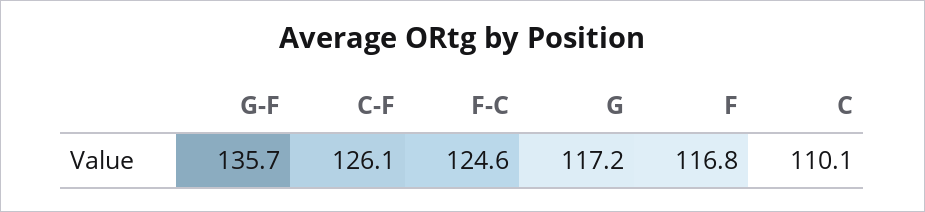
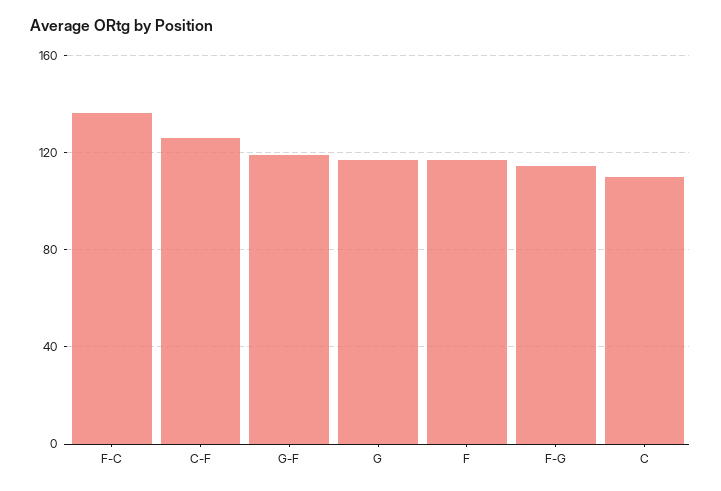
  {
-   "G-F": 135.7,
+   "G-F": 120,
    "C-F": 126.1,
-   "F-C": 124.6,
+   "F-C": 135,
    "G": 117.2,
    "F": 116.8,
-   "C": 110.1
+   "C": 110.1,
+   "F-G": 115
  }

**Work instruction**
The entries are to be written out again exactly, without their pictures.

**Response area**
  {
-   "G-F": 135.7,
+   "G-F": 120,
    "C-F": 126.1,
-   "F-C": 124.6,
+   "F-C": 135,
    "G": 117.2,
    "F": 116.8,
-   "C": 110.1
+   "C": 110.1,
+   "F-G": 115
  }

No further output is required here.